Either of these solutions would make the otherwise prosaic and boring relationship between F’lar and Lessa seem deeper and more dramatically interesting. Something for the screenwriter to work on (we hope).

Another suggestion might be to simply write a real fractious relationship that matters due to the fact that if F’lar and Lessa can’t work it out, Pern basically dies. In the book, Lessa is aware of F’lar catting around with another of the candidates for being the dragon-queen’s rider. F’lar justifies this based on Lessa being very young and inexperienced can’t articulate her desires that he wishes to be honorable and not impose himself on a woman he cares for deeply.

The solution to this triangle proved brilliant: send the rival off with the very next queen egg to the southern continent to get reinforcements ready when Thread falls again. However, punching up the middle parts of the romantic dilemma with anything, even the cheap theatrics of thrown plates and a lot of yelling might give the reader/viewer the sense of real stakes. I hope the screenwriter sees this in time before real production money is put up in escrow.

Part of why I make these suggestions to bulk up the relationship of the two leads is that this book and franchise shows the pitfall with having a mindless antagonist force. Thread is a fascinating concept. However, once the various characters use their primitive astronomical tools to discover the orbital mechanics governing Threadfall the drama in the book is already over. The reader only stays with the story to see the results of the war preparations. I’m hoping for more when I finally see Dragonflight as a movie.

Otherwise, hack screenwriters will feel tempted to go really far afield to liven up a story with amazing Hugo-winning world building that has a boring story in the foreground. In the hands of these mythical hacks, Thread could be intelligent. Imagine Thread changing tactics in the middle of the bombardment? Or perhaps one of these intoxicated screenwriters might steal from the work of Fred Saberhagen and create a Berserker-style force of evil robots or starfaring aliens who wish to kill off the humans on Pern to facilitate conquest?

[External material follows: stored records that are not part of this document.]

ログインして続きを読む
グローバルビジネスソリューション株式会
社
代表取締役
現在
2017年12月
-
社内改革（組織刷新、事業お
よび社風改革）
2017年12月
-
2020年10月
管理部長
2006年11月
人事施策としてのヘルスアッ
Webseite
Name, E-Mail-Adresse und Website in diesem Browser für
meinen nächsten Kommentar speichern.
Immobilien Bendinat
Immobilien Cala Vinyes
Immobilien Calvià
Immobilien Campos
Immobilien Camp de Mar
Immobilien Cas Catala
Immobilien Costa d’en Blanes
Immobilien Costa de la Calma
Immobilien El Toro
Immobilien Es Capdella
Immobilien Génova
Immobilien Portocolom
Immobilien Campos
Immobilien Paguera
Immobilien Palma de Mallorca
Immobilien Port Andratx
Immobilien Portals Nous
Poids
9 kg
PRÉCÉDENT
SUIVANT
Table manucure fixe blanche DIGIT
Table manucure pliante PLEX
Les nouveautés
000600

Have no fear, I do not actually advocate these last two suggestions. They clearly go into the category of being so far completely outside of what Anne McCaffrey and her continuation author, son Todd McCaffrey, intended for the franchise. I might reject any hate mail for saying that Dragonflight is imperfect because story threads weren’t fully realized on the page, but adding in evil robots would, in this case, be completely indefensible. My earlier suggestions have the virtue of being concepts that are already suggested on the page and just need shaping and sculpting to bring out. A huge difference.

I have always liked to make sure that I highlight something unreservedly good about the property under review. Dragonflight has it in spades what with the CGI visuals of dragons flying around playing Missile Command to save the planet of Pern. It is in those visuals that I recommend this book while expressing my hope that a screenwriter can make the movie be about more than just dragons flying around burning things.

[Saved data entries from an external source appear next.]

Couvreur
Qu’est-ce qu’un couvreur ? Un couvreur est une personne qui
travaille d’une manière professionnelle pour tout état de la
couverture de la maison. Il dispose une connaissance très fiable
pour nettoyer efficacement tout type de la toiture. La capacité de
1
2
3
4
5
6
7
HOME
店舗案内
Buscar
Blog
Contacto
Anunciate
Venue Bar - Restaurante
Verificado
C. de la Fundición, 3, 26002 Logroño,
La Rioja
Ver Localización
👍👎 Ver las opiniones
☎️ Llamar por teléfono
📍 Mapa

Additionally, I did like the tricksy-tricksy usage of time travel defining the third act that can’t be talked about until after we all see the movie. It’s the ending and I don’t give away endings.

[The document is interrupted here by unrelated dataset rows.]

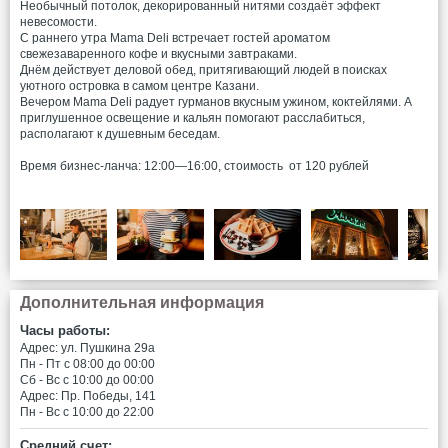
Необычный потолок, декорированный нитями создаёт эффект
невесомости.
С раннего утра Mama Deli встречает гостей ароматом
свежезаваренного кофе и вкусными завтраками.
Днём действует деловой обед, притягивающий людей в поисках
уютного островка в самом центре Казани.
Вечером Mama Deli радует гурманов вкусным ужином, коктейлями. А
приглушенное освещение и кальян помогают расслабиться,
располагают к душевным беседам.
Время бизнес-ланча: 12:00—16:00, стоимость от 120 рублей
Дополнительная информация
Часы работы:
Адрес: ул. Пушкина 29а
Пн - Пт c 08:00 до 00:00
Сб - Вс c 10:00 до 00:00
Адрес: Пр. Победы, 141
Пн - Вс c 10:00 до 22:00
Средний счет:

My last suggestion: I’m not sure that I see the franchise as a series of movies, but rather a TV series for HBO or Showtime. I think my go to for any property that has as much narrative built in over a nearly five decade publishing run like Pern is premium TV. However, the story analyst doesn’t always get what he wants.

So to sum up, we have a brilliant concept with a lot of thought given to the supporting science of ecological niches. We have a presently boring relationship that hints at the real drama possible in this future movie if the screenwriter feels brave enough to go there. We also have a view of dragons to provide a good counterpoint to Smaug in The Hobbit. Thus, I will tentatively RECOMMEND this book and the franchise of the Dragonriders of Pern, based on making Lessa and F’lar interesting to watch as a couple.